What, within __future__, made list[str] start working on 3.7?

Hello! This is my first time on these forums, though I’ve lurked for a long time.

I understand that PEP 585 lets us type hint the standard collection objects, like list[str], starting in 3.9 by default and optionally in 3.7 and 3.8 with __future__. This is great! I’d been looking forward to this feature for a while.

I’m kind of confused about how it works in practice, though. This code:

from __future__ import annotations
x: list[str] = ["a", "b"]

works today, as expected, in my various Python envs (one in 3.7.4 and one in some version of 3.8). But it didn’t prior to October 5th, when 3.9 was released.

How did this happen? How did the interpreter know that a future version of Python had been released, or that this code should somehow start working? What is it within __future__ that made this start working on October 5th?

I looked at the following places online:

but wasn’t able to find a satisfactory answer. I apologize if this is a stupid question, and hope that I’ve expressed myself clearly, but please let me know if I haven’t.

__future__ imports are special and must appear early because they modify the behavior of the Python bytecode compiler for the current module scope. The magic happens in Python/future.c and Python/compile.c. The Python module __future__.py is more or less for show. The future flag FUTURE_ANNOTATIONS sets the compiler flag CO_FUTURE_ANNOTATIONS. This instructs the compiler to call compiler_visit_annexpr instead of compiler_visit_expr for annotations. compiler_visit_annexpr turns the annotation expression into a string. The flag turns list[str] into the string "list[str]".

Thank you very much for the response. That clarifies things a lot!

I believe that’s the same future flag that allowed us to type hint class definitions with their own name (PEP 563), right, by turning the annotations into strings as you describe and evaluating them later?
So I understand that __future__ import had been changing how evaluations were processed, but it seems like Python 3.9’s release caused it to do even more. What was it that changed when 3.9 was released, then? How did list[str] go from being a TypeError to working as you helpfully described, seemingly overnight?

Hi Tushar,

If I have understood you, you are suggesting that installing Python 3.9
has somehow backported a change in behaviour to your existing 3.7
installation, without you changing or updating the 3.7 installation in
any way. And you want to know how this is possible.

Is that what you are asking?

If it is, then I would say, no, it is not possible. In principle if
parts of the standard library were over-written, then the libraries
could change behaviour. But not a change in interpreter behaviour.
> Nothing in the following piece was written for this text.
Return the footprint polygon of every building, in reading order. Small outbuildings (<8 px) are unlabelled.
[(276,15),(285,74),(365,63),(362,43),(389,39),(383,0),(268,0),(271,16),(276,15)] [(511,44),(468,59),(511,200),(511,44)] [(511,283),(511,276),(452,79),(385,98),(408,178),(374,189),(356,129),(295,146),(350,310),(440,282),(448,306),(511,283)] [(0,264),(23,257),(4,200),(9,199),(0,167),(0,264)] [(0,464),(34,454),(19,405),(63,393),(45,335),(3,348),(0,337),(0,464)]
Are you sure you are calling the correct version? If you are using a
file system link, alias or shortcut, perhaps the link changed and is now
pointing to 3.9 instead of 3.7.

In 3.7, the behaviour I expect is:

  1. list[int] will be a runtime TypeError outside of annotations.

  2. With a call to from __future__ import annotations, it will be
    accepted inside annotations, but remain a TypeError as an exception
    outside of annotations.

That is the behaviour I observe with 3.7.

Thank you for the response Steven. That cleared up my confusion—implicitly in what I was asking was a conflation of annotations vs. non-annotations.

What makes x: list[str] work (not raise a TypeError) in Python 3.7 with the __future__ import isn’t related to PEP 585, or Python 3.9. It’s because (as Christian described) the __future__ flag, which has been available since PEP 563 was implemented in 3.7, stringifies the annotation so that it does not raise a TypeError.

That makes sense; it just never occurred to me that x: list[str] would have been accepted by the Python interpreter with the __future__ import, because type checkers didn’t accept it and we were told to use typing.List. I had never thought that it would work before now, but it makes perfect sense that it does.

Today I observed that saying x = list[str] (a type alias) doesn’t work on 3.7, even with the __future__ import, but works on 3.9. After reading your response and the implementation section of PEP 585, it also makes sense that these are different; x: list[str] is an annotation, but x = list[str] is not.

Thank you both for your help and your work on Python. I appreciate it.